## Work to complete
a) According to the passage on digital marketing, what has the internet become for many firms?
b) Reproduce the part of the passage on digital marketing between "Marketing had previously" and "expanding their markets.", inclusive.

## Excerpt
In year's past, companies that had a "digital" marketing strategy were trailblazers. They were exploring new methods of marketing that might someday become standards, albeit supplemental ones. But in today's era of fragmented television markets and the bankruptcy and splintering of print advertising outlets, the internet has become something more than a supplemental marketing resource for many firms: it has become the best method of generating sales.
Marketing had previously been a fairly formulaic process for many companies, especially larger ones. Hire an ad agency, develop some ad copy and messaging, and purchase big blocks of print and TV advertising. Even medium-sized firms began to get into the mix in an effort to "look big" and gain market share. Business-to-business or niche businesses were purchasing extensive repetitions of large ads in industry publications and attending all of the high-overhead conferences that supported these industries. Even small local retail or food service businesses took it for granted that posting ads in local publications was the only method of effectively expanding their markets.
Until recently, no one spent much time calculating the Return on Investment (ROI) of these types of marketing investments, as they represented the only option for most companies. But then a series of events came together that forever altered this paradigm:
1. Television channels multiplied, splintering the viewership and the marketing effectiveness of this type of advertising along with it. Youtube and other online video outlets further siphoned viewers from traditional television. The price for television advertising, however, did not undergo a parallel reduction in cost to advertisers.

## Record extracts
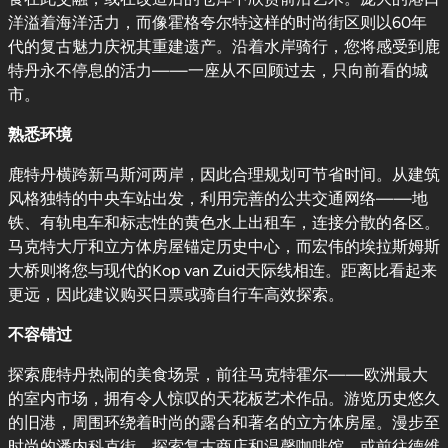
洋溢着海洋活力，而像霍格夸尔特这样的时尚街区则以60年
代的复古魅力庆祝其重建遗产。沿着水岸骑行，您将感受到鹿
特丹永不停息的活力——一座从不回顾过去，只向前看的城
市。
熟悉环境
鹿特丹横跨新马斯河两岸，因此合理规划可节省时间。从建筑
风格独特的中央车站出发，利用完善的公共交通网络——地
铁、有轨电车和标志性的黄色水上出租车，连接分散的各区。
马克特大厅和立方体房屋锚定历史中心，而宏伟的埃拉斯姆斯
大桥则将您与现代的Kop van Zuid天际线相连。距离比看起来
更远，因此建议购买日票或骑自行车高效探索。
不容错过
探索鹿特丹热闹的美食场景，前往马克特霍尔——欧洲最大
的室内市场，拥有令人惊叹的天花板艺术作品。游览历史悠久
的旧港，周围环绕着时尚的露台和著名的立方体房屋。漫步至
时尚的潘内科克街，探索复古商店和温馨咖啡馆，或前往德维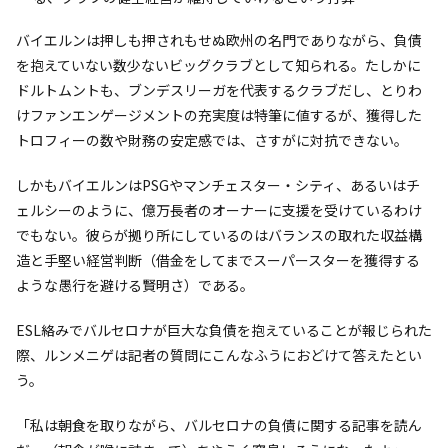
バイエルンは押しも押されもせぬ欧州の名門でありながら、負債
を抱えていない数少ないビッグクラブとして知られる。たしかに
ドルトムントも、ブンデスリーガを代表するクラブだし、とりわ
けファンエンゲージメントの充実度は特筆に値するが、獲得した
トロフィーの数や財務の安定感では、さすがに対抗できない。
しかもバイエルンはPSGやマンチェスター・シティ、あるいはチ
ェルシーのように、億万長者のオーナーに支援を受けているわけ
でもない。彼らが拠り所にしているのはバランスの取れた収益構
造と手堅い経営判断（借金をしてまでスーパースターを獲得する
ような愚行を避ける賢明さ）である。
ESL絡みでバルセロナが巨大な負債を抱えていることが報じられた
際、ルンメニゲは記者の質問にこんなふうにおどけて答えたとい
う。
「私は朝食を取りながら、バルセロナの負債に関する記事を読ん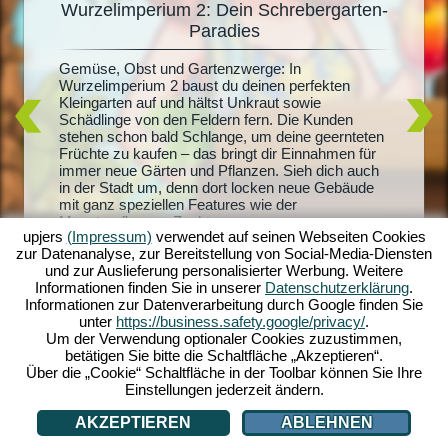
Wurzelimperium 2: Dein Schrebergarten-
De
Paradies
Du träum
it
Radiesch
Gemüse, Obst und Gartenzwerge: In
m 2
Wurzelim
Wurzelimperium 2 baust du deinen perfekten
dich und
Kleingarten auf und hältst Unkraut sowie
lern.
riesigen
Schädlinge von den Feldern fern. Die Kunden
sprachen
und mach
stehen schon bald Schlange, um deine geernteten
andel
Quests sc
Früchte zu kaufen – das bringt dir Einnahmen für
der
Honigpro
immer neue Gärten und Pflanzen. Sieh dich auch
ben zu
Erschaff
in der Stadt um, denn dort locken neue Gebäude
layer -
mit ganz speziellen Features wie der
ei auch
Monsterpflanzen-Zucht...
upjers
(Impressum)
verwendet auf seinen Webseiten Cookies
zur Datenanalyse, zur Bereitstellung von Social-Media-Diensten
und zur Auslieferung personalisierter Werbung. Weitere
Informationen finden Sie in unserer
Datenschutzerklärung
.
Informationen zur Datenverarbeitung durch Google finden Sie
unter
https://business.safety.google/privacy/
.
Um der Verwendung optionaler Cookies zuzustimmen,
betätigen Sie bitte die Schaltfläche „Akzeptieren“.
Über die „Cookie“ Schaltfläche in der Toolbar können Sie Ihre
Einstellungen jederzeit ändern.
AKZEPTIEREN
ABLEHNEN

## Outputs by task
a) The best method of generating sales.

b)
Marketing had previously been a fairly formulaic process for many companies, especially larger ones. Hire an ad agency, develop some ad copy and messaging, and purchase big blocks of print and TV advertising. Even medium-sized firms began to get into the mix in an effort to "look big" and gain market share. Business-to-business or niche businesses were purchasing extensive repetitions of large ads in industry publications and attending all of the high-overhead conferences that supported these industries. Even small local retail or food service businesses took it for granted that posting ads in local publications was the only method of effectively expanding their markets.